Si vous faîtes des prototypes ou des maquettes en Java, soignez la présentation. Prenez 20 minutes pour chercher une feuille de style et quelques icônes afin que votre prototype soit sympa. L’aspect compte énormément pour les personnes qui ne sont pas techniques. Elles regardent vos écrans, vous expliquez votre superbe intégration de Drools avec Grails, mais elle, elle ne voit que cette page HTML moche qui ressemble à un kleenex sale plutôt qu’à son futur site Internet.
Je vais vous parler de vous. Lorsque j’avais ce matin cette petite brochure sur ces futurs appartements dans ma ville, en fait j’ai été rassuré de voir la qualité de la cuisine, l’environnement, la belle façade du bâtiment. Du coup je ne me suis pas interrogé si le plombier a posé du PER ou du cuivre dans la salle de bain. Je ne me suis pas demandé s’il y aura des prises RJ45 dans le salon, si finalement les fenêtres sont en double ou triple vitrage. J’ai été rassuré par l’illustration. Je n’y connais rien en construction de bâtiment, je vous fais confiance. Par contre si votre immeuble de haute-qualité environnemental est moche, je ne l’achèterai pas. Et bien c’est peut-être la même chose entre vous, développeur, et votre client qui n’est pas développeur. Pensez-y.
Lorsque vous rédigez de la documentation, vous rassurez vos partenaires car vous montrez que vous avez pris le temps de capturer ce qui fera le coeur de la Startup. Cette documentation peut vous faire réfléchir sur le projet. Elle peut vous permettre de vous dire qu’il vous faut 5 développeurs. Je me rends compte que je suis entrain d’écrire un « Business Plan Technique » afin d’aller le présenter aux responsables de la Startup. Moi aussi je suis à la recherche de crédits-développeurs et de crédits-achats de machine. Et c’est finalement ces quelques documents écrits en une semaine qui vont me servir pour faire tout cela.
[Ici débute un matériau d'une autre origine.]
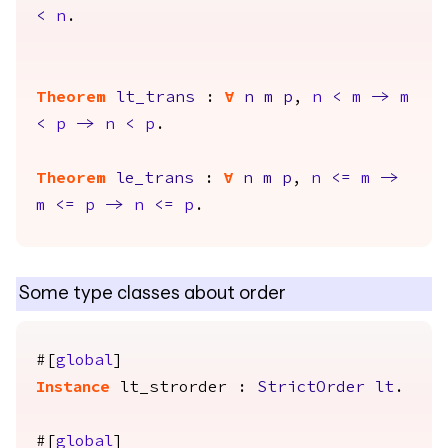
<
n
.
Theorem
lt_trans
:
forall
n
m
p
,
n
<
m
->
m
<
p
->
n
<
p
.
Theorem
le_trans
:
forall
n
m
p
,
n
<=
m
->
m
<=
p
->
n
<=
p
.
Some type classes about order
#[
global
]
Instance
lt_strorder
:
StrictOrder
lt
.
#[
global
]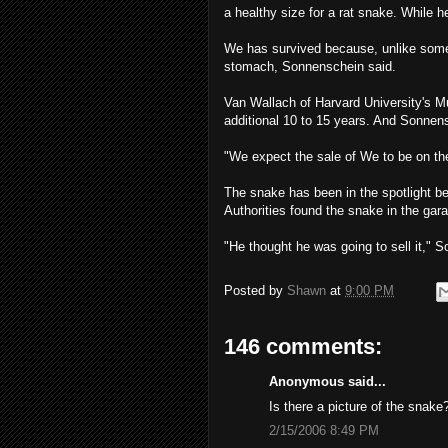
a healthy size for a rat snake. While 
We has survived because, unlike som
stomach, Sonnenschein said.
Van Wallach of Harvard University's 
additional 10 to 15 years. And Sonnensc
"We expect the sale of We to be on the
The snake has been in the spotlight b
Authorities found the snake in the gara
"He thought he was going to sell it," So
Posted by
Shawn
at
9:00 PM
146 comments:
Anonymous said...
Is there a picture of the snake
2/15/2006 8:49 PM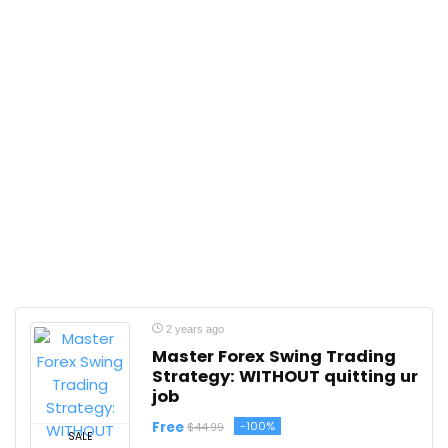
2 years ago
Master Forex Swing Trading
Strategy: WITHOUT quitting ur
job
Free
-100%
$44.99
SALE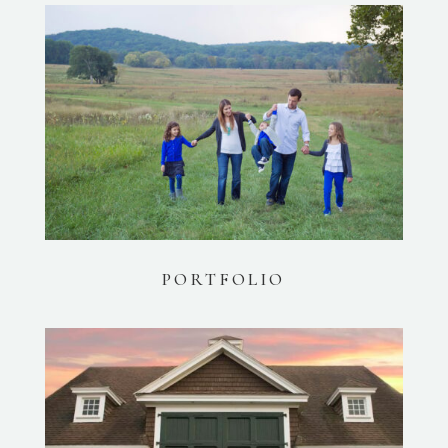
PORTFOLIO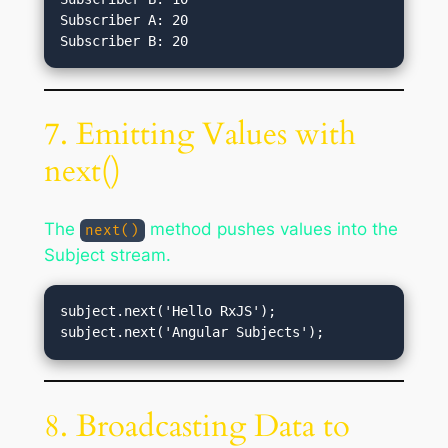
Subscriber A: 20

7. Emitting Values with
next()
The
method pushes values into the
next()
Subject stream.
subject.next('Hello RxJS');

8. Broadcasting Data to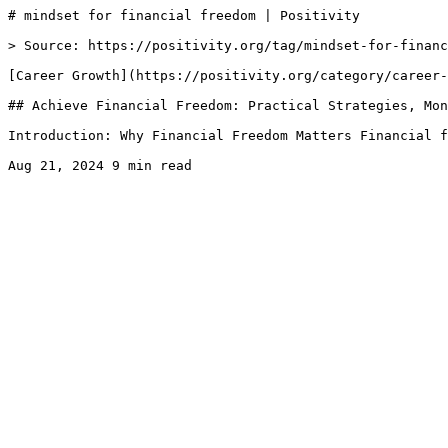
# mindset for financial freedom | Positivity

> Source: https://positivity.org/tag/mindset-for-financ
[Career Growth](https://positivity.org/category/career-
## Achieve Financial Freedom: Practical Strategies, Mon
Introduction: Why Financial Freedom Matters Financial f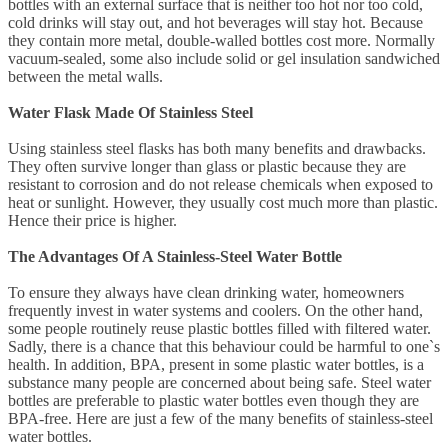
bottles with an external surface that is neither too hot nor too cold,
cold drinks will stay out, and hot beverages will stay hot. Because
they contain more metal, double-walled bottles cost more. Normally
vacuum-sealed, some also include solid or gel insulation sandwiched
between the metal walls.
Water Flask Made Of Stainless Steel
Using stainless steel flasks has both many benefits and drawbacks.
They often survive longer than glass or plastic because they are
resistant to corrosion and do not release chemicals when exposed to
heat or sunlight. However, they usually cost much more than plastic.
Hence their price is higher.
The Advantages Of A Stainless-Steel Water Bottle
To ensure they always have clean drinking water, homeowners
frequently invest in water systems and coolers. On the other hand,
some people routinely reuse plastic bottles filled with filtered water.
Sadly, there is a chance that this behaviour could be harmful to one`s
health. In addition, BPA, present in some plastic water bottles, is a
substance many people are concerned about being safe. Steel water
bottles are preferable to plastic water bottles even though they are
BPA-free. Here are just a few of the many benefits of stainless-steel
water bottles.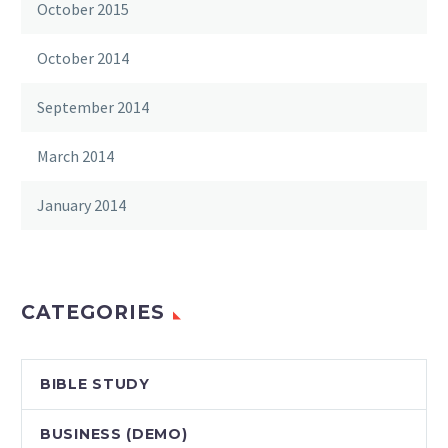
October 2015
October 2014
September 2014
March 2014
January 2014
CATEGORIES
BIBLE STUDY
BUSINESS (DEMO)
Alors oui nous ferons du Scrum, mais lorsque nous aurons une équipe. Et maintenant nous pouvons justifier qu’il faut 4 développeurs par exemple…
Suite de mes aventures au prochain numéro.
0 no like
Salut le touilleur,
Meilleurs voeux et le plein de réussite dans tes nouvelles aventures.
En 2010 j’avais pris comme résolution de ne pas être tout le temps d’accord avec toi.
Et bien c’est raté et une fois de plus je te soutiens dans ce que beaucoup appèleront « Scrum but » mais qui s’avère la pratique la plus pragmatique du moment.
J’ai fait un premier bilan sur la dizaine de projets Scrum que nous avons mené en 2009 et je m’aperçois que les projets les plus performants sont les forfaits agiles sur lesquels on a commencé par chiffrer puis spécifier avant d’accepter du changement au fil des sprints.
Je n’ai pas de chiffres divulgables pour l’instant mais je vais essayer d’en extraire.
Dernier point important souvent négligé dans le Manifeste Agile : « Working software over comprehensive documentation »
« Over » ne veut pas dire « à la place » mais « au dessus »
Donc le must reste un projet construit par sprints et documenté.
Just my 2 cents
Geoffray
oh mon dieu !
Attention, bientôt tu vas faire du RUP si ca se trouve !
Resiste ! ne tombe pas dans le coté obscure du management de projet 😉
Plus sérieusement, je pense que c’est important d’avoir cette bonne base pour commencer un projet et réussir les sprints à venir.
Samuel
Je trouve que ce qu’il en ressort tout de même c’est que tout ce travail est fait pour les autres et pas vraiment pour le projet.
Sans doute, ça ne peut pas être évité dans ton contexte.
Néanmoins, je me demande si les partenaires ne devraient pas faire l’effort de se passer de « jolies » documents qui au final ne servent pas le projet en lui-même.
Punaise, ça fait du bien un article du Touilleur. Ca motive ses troupes à bosser dans le bon sens! Je suis entièrement d’accord sur toute la ligne : le chiffrage macro, la doc pour rassurer la direction (juste ce qu’il faut – de toute façon, si quelqu’un du management la consulte, il la survolera à peine comme la pub pour tes apparts), la maquette soignée. Je dis oui et j’en redemande! Merci.